# Guide to Time Series Analysis with Python — 4: ARIMA and SARIMA

In previous articles, we examined analysis techniques, moving average process and autoregressive process. In this article, we will examine ARIMA (Auto Regressive Integrated Moving Average) and SARIMA (Seasonal ARIMA).

You can access previous articles here.

- Guide to Time Series Analysis with Python — 1: Analysis Techniques and Baseline Model
- Guide to Time Series Analysis with Python — 2: Moving Average Process
- Guide to Time Series Analysis with Python — 3: Autoregressive Process

You can find full code of this article on GitHub. If you are ready, let’s get started.

# What is ARIMA(p,d,q)?

As the name suggests, ARIMA is a combination of AR and MA models and order of integration.

- AR: autoregressive process says that the past values in the time series affect the present.
- MA: Moving average process indicates that the current value depends on the current and past error rates
- I: Differentiation is applied to obtain a stationary time series that does not show trend or seasonality.

All of these components create the parameters to be used by ARIMA(p,d,q).

- p: This p-value decides how far back we go. It is the lag order.
- d: It is equal to the number of times a series is differenced until it becomes stationary.

**INFORMATION PROVIDED**:

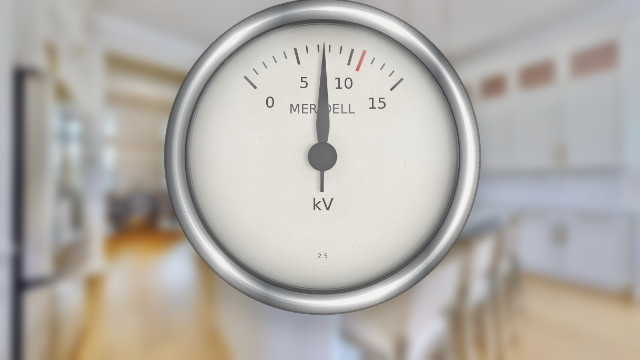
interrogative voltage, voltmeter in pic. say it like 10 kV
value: 7.5 kV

**TASK SET**:
**1.** Output the ARIMA article from "As the name" to "affect the present.".
**2.** According to the ARIMA article, what is the parameter d in ARIMA(p,d,q) equal to?
Work only from the ARIMA article and leave the data aside.

**EXPECTED RESULTS**:
**1.**
As the name suggests, ARIMA is a combination of AR and MA models and order of integration.

- AR: autoregressive process says that the past values in the time series affect the present.

**2.** It equals the number of times a series is differenced until it becomes stationary.